-------- Data to examine --------

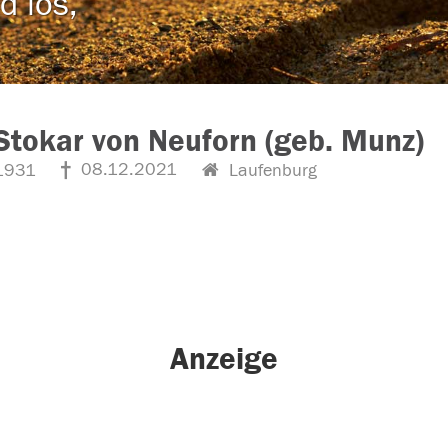
d los,
Stokar von Neuforn (geb. Munz)
08.12.2021
1931
Laufenburg
Anzeige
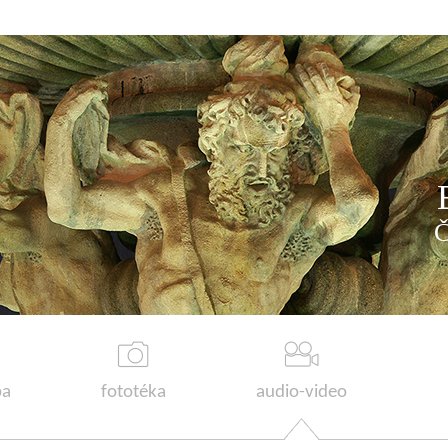
a
fototéka
audio-video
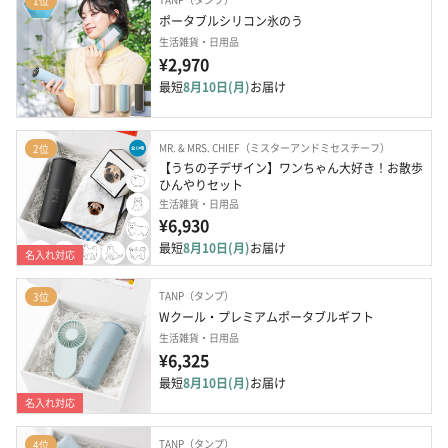
1位
ポータブルシリコン氷のう
生活雑貨・日用品
¥2,970
最短
8月10日(月)
お届け
MR. & MRS. CHIEF（ミスターアンドミセスチーフ）
2位
【うちの子デザイン】ワンちゃん大好き！お散歩
ひんやりセット
生活雑貨・日用品
¥6,930
最短
8月10日(月)
お届け
名入れ対応
TANP（タンプ）
3位
Wクール・プレミアムポータブルギフト
生活雑貨・日用品
¥6,325
最短
8月10日(月)
お届け
名入れ対応
TANP（タンプ）
4位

--------

Pictures are not part of the copy. Return every record exactly.

Task answer ▸
d los,
Stokar von Neuforn (geb. Munz)
08.12.2021
1931
Laufenburg
Anzeige
a
fototéka
audio-video
1位
ポータブルシリコン氷のう
生活雑貨・日用品
¥2,970
最短
8月10日(月)
お届け
MR. & MRS. CHIEF（ミスターアンドミセスチーフ）
2位
【うちの子デザイン】ワンちゃん大好き！お散歩
ひんやりセット
生活雑貨・日用品
¥6,930
最短
8月10日(月)
お届け
名入れ対応
TANP（タンプ）
3位
Wクール・プレミアムポータブルギフト
生活雑貨・日用品
¥6,325
最短
8月10日(月)
お届け
名入れ対応
TANP（タンプ）
4位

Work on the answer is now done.